(Provided data begins)
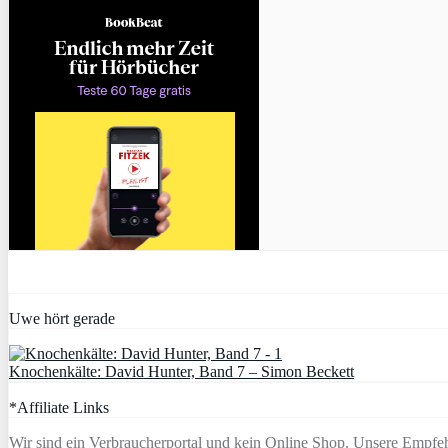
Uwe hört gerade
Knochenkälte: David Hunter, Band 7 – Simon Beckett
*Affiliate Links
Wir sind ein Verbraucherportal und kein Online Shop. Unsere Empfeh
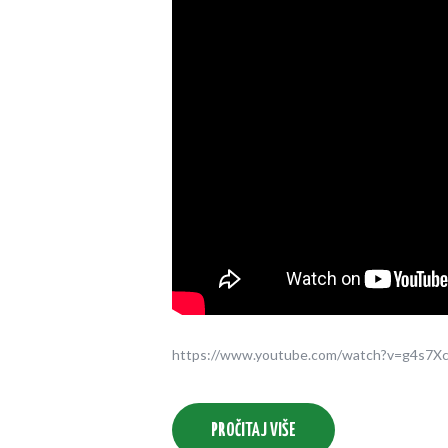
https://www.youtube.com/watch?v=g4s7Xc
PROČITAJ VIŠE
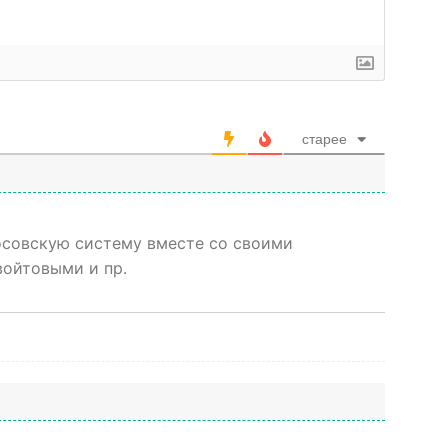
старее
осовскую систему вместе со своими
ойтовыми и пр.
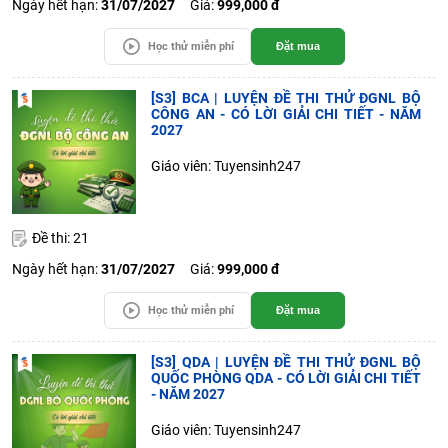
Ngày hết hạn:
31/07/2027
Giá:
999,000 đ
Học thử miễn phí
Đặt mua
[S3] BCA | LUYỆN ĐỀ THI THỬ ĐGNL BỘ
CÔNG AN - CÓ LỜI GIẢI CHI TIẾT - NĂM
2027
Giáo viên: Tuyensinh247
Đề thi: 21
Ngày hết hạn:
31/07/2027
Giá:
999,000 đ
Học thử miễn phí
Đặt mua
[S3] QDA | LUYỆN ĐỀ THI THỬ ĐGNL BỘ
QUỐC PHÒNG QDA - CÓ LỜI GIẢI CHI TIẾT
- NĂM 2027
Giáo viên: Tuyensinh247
(Provided data ends)
(Provided data begins)
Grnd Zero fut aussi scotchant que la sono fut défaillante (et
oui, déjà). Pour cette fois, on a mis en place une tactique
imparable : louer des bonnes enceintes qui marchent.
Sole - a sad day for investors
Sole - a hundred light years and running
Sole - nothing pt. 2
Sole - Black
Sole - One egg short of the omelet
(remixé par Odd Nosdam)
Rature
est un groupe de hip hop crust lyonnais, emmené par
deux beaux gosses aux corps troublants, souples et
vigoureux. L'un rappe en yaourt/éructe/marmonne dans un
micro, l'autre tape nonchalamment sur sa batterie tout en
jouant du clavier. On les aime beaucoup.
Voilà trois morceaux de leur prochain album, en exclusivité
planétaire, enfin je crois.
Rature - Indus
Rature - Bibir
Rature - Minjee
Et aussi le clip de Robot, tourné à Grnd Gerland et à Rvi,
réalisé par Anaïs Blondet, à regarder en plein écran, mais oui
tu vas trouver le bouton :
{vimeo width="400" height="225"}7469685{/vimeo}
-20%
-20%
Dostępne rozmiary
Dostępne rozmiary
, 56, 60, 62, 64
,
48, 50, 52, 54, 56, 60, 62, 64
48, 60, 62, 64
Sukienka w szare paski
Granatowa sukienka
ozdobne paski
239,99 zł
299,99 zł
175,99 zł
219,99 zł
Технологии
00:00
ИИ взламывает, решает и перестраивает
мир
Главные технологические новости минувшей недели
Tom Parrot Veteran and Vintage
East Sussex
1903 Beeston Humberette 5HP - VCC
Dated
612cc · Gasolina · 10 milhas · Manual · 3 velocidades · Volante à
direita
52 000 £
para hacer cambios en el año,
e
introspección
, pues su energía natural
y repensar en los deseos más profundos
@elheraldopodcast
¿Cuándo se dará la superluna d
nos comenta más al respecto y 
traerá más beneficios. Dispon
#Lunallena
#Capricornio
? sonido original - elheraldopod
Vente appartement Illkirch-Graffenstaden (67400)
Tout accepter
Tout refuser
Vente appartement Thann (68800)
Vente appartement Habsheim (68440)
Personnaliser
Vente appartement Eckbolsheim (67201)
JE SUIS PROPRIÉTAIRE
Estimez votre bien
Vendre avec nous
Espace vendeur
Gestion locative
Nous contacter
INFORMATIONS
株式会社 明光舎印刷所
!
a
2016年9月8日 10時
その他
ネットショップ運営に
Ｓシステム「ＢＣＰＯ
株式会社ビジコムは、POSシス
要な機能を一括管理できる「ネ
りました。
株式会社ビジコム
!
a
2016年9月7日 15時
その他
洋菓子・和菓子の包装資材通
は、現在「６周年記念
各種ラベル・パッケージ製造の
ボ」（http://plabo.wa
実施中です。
(Provided data ends)
(Provided data begins)
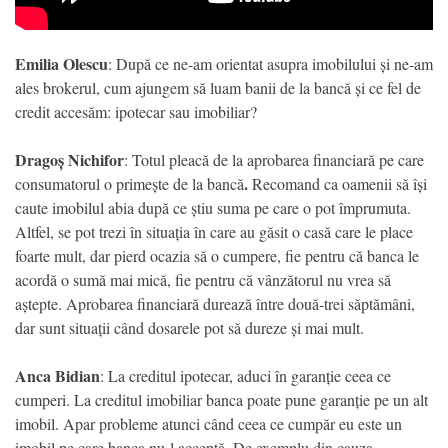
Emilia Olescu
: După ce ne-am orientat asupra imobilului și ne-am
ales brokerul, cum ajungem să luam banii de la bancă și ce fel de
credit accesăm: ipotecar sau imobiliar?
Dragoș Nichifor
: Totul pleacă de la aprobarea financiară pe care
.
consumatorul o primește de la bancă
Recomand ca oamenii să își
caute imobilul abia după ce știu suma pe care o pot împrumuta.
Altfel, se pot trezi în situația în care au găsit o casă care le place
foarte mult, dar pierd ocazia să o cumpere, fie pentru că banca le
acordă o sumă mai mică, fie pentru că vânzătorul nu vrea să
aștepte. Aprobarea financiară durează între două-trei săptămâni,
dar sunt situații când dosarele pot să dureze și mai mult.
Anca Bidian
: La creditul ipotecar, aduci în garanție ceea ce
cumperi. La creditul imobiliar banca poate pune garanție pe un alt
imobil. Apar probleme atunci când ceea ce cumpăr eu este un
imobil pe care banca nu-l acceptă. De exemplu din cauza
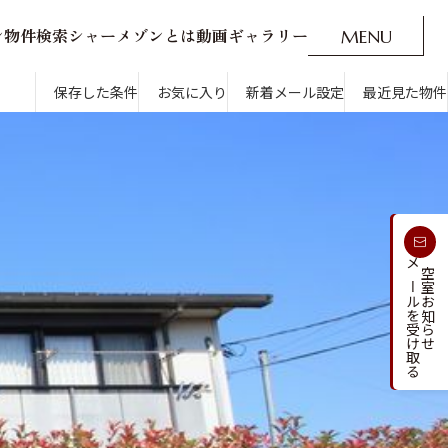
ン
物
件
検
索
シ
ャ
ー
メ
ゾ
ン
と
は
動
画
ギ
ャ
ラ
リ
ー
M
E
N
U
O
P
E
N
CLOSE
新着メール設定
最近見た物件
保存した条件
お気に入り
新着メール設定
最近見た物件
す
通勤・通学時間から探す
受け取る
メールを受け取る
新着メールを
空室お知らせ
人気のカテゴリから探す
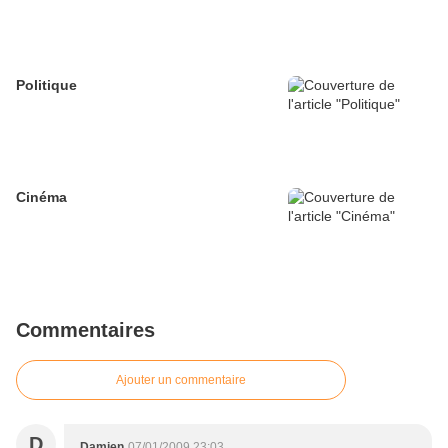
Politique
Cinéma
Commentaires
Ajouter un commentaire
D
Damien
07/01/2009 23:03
(Provided data ends)
Your objective:
Copy out, character for character, the lines of the material from the line with "Emilia Olescu" to the line with "consumatorul o primește de la bancă", including both of those lines.

Answer space:
Emilia Olescu
: După ce ne-am orientat asupra imobilului și ne-am
ales brokerul, cum ajungem să luam banii de la bancă și ce fel de
credit accesăm: ipotecar sau imobiliar?
Dragoș Nichifor
: Totul pleacă de la aprobarea financiară pe care
.
consumatorul o primește de la bancă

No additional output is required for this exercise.